Emerging structural insights into GPCR-β-arrestin interaction and functional outcomes

Abstract

Agonist-induced recruitment of β-arrestins (βarrs) to G protein-coupled receptors (GPCRs) plays a central role in regulating the spatio-temporal aspects of GPCR signaling. Several recent studies have provided novel structural and functional insights into our understanding of GPCR-βarr interaction, subsequent βarr activation and resulting functional outcomes. In this review, we discuss these recent advances with a particular emphasis on recognition of receptor-bound phosphates by βarrs, the emerging concept of spatial positioning of key phosphorylation sites, the conformational transition in βarrs during partial to full-engagement, and structural differences driving functional outcomes of βarr isoforms. We also highlight the key directions that require further investigation going forward to fully understand the structural mechanisms driving βarr activation and functional responses.

Figure 1. GPCR-βarr interaction and decisive contribution of single phosphorylation site in V₂R-βarr interaction.

(a). Agonist-induced activation of GPCRs results in receptor phosphorylation by GRKs followed by βarr binding and activation in a biphasic manner. Distinct patterns of receptor phosphorylation drive functionally-specific βarr conformations. (b). Superimposition of the crystal structures of βarr1 in complex with V₂Rpp^WT and V₂Rpp^T360A reveals repositioning of the phosphopeptides, especially in the proximal segment. The structural snapshots were designed based on PDB IDs 4JQI and 7DFA, respectively. (c). Mutation of Thr³⁶⁰ results in the disruption of a key interaction with the Lys²⁹⁴ in the lariat loop of βarr1, which in turn leads to a dramatic alteration in agonist-induced βarr1 trafficking pattern.

Figure 2. Structural differences in barr1 between partially-engaged and fully-engaged complexes.

(a) Schematic representation of the partially-and fully-engaged β₂V₂R–βarr1 complexes reconstituted in nanodisc and studies using methyl-TROSY NMR spectroscopy. The lower panel shows the position of fifteen residues in βarr1 used in this study and the three isoleucine residues exhibiting significant differences between partially-and fully-engaged conformations are highlighted in blue. (b) Differences in the chemical shift for selected isoleucine (Ile) residues in basal, partially-engaged and fully-engaged βarr1 conformations as measured by NMR spectroscopy are shown. The position of the corresponding isoleucine residues in βarr1 are indicated in the table. These data are adapted from a previous publication [22].

Figure 3. Structural differences between phosphopeptides-bound βbarr isoforms.

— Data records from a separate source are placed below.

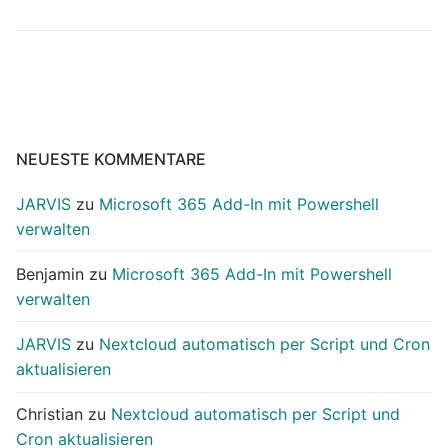
NEUESTE KOMMENTARE
JARVIS
zu
Microsoft 365 Add-In mit Powershell
verwalten
Benjamin
zu
Microsoft 365 Add-In mit Powershell
verwalten
JARVIS
zu
Nextcloud automatisch per Script und Cron
aktualisieren
Christian
zu
Nextcloud automatisch per Script und
Cron aktualisieren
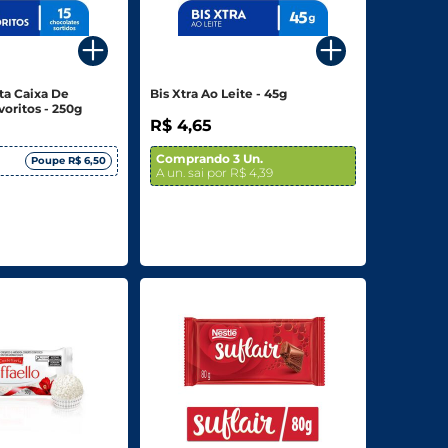
ta Caixa De
Bis Xtra Ao Leite - 45g
oritos - 250g
R$ 4,65
Comprando 3 Un.
Poupe R$ 6,50
A un. sai por R$ 4,39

(a) Superimposition of V₂Rpp-bound βarr1 and CXCR7pp-bound βarr2. The structural snapshots are generated in ChimeraX [44] using previously determined crystal structures (PDB ID 4JQI and 6K3F) [25,45]. (b) Surface representation of V₂Rpp-bound βarr1 and CXCR7-bound βarr2 to depict the difference in the inter-domain rotation between βarr1 and 2. (c)V₂Rpp and CXCR7pp are differently positioned in the corresponding crystal structures and an additional phosphate-binding site is identified in βarr2 that is not apparent in V₂Rpp-bound βarr1 structure.

Figure 4. Schematic depiction of key knowledge gaps and emerging directions.

(a) While most GPCRs harbor phosphorylation sites in their carboxylterminus, several others have a very short carboxyl-terminus and phosphorylatable Ser/Thr residues are predominantly located in the 3rd intracellular loop. The commonality and differences in the binding modes of barrs for these two types of GPCRs remains to be explored in detail. (b) Arrestin-coupled receptors (ACRs) robustly recruit βarrs despite lacking an inherent ability to functionally couple to G-proteins. While βarr conformations for ACRs vs. GPCRs are qualitatively distinct from each other, structural details at high-resolution remains to be determined. (c) The structural and mechanistic basis of catalytic activation of βarrs upon their transient interaction with selected GPCRs, despite rapid dissociation of the receptor from their complexes, remains to be explored.